#### [YOUR OBJECTIVE]
Find the word "protein" in the material below and gather every line that contains it.

#### [DATASET EXCERPTS]
BEGIN

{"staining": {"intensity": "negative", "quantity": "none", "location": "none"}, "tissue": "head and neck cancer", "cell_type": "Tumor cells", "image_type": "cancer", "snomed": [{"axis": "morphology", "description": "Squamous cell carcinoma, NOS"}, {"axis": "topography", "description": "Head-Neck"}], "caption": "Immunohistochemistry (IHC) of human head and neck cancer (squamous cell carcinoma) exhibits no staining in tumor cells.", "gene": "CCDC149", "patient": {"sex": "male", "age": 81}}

END
BEGIN

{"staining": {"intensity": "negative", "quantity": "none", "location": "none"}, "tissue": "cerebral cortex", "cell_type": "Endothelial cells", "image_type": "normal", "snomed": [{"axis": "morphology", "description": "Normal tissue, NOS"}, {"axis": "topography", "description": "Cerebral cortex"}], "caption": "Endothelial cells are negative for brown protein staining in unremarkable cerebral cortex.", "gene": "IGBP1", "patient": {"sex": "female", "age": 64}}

END
BEGIN

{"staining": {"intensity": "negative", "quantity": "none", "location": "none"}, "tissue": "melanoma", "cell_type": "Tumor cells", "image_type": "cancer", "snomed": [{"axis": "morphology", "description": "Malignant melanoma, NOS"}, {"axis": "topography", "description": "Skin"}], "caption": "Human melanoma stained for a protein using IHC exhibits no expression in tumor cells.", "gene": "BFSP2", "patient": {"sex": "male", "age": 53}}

END

#### [SOLUTION TO THIS EXERCISE]
{"staining": {"intensity": "negative", "quantity": "none", "location": "none"}, "tissue": "cerebral cortex", "cell_type": "Endothelial cells", "image_type": "normal", "snomed": [{"axis": "morphology", "description": "Normal tissue, NOS"}, {"axis": "topography", "description": "Cerebral cortex"}], "caption": "Endothelial cells are negative for brown protein staining in unremarkable cerebral cortex.", "gene": "IGBP1", "patient": {"sex": "female", "age": 64}}
{"staining": {"intensity": "negative", "quantity": "none", "location": "none"}, "tissue": "melanoma", "cell_type": "Tumor cells", "image_type": "cancer", "snomed": [{"axis": "morphology", "description": "Malignant melanoma, NOS"}, {"axis": "topography", "description": "Skin"}], "caption": "Human melanoma stained for a protein using IHC exhibits no expression in tumor cells.", "gene": "BFSP2", "patient": {"sex": "male", "age": 53}}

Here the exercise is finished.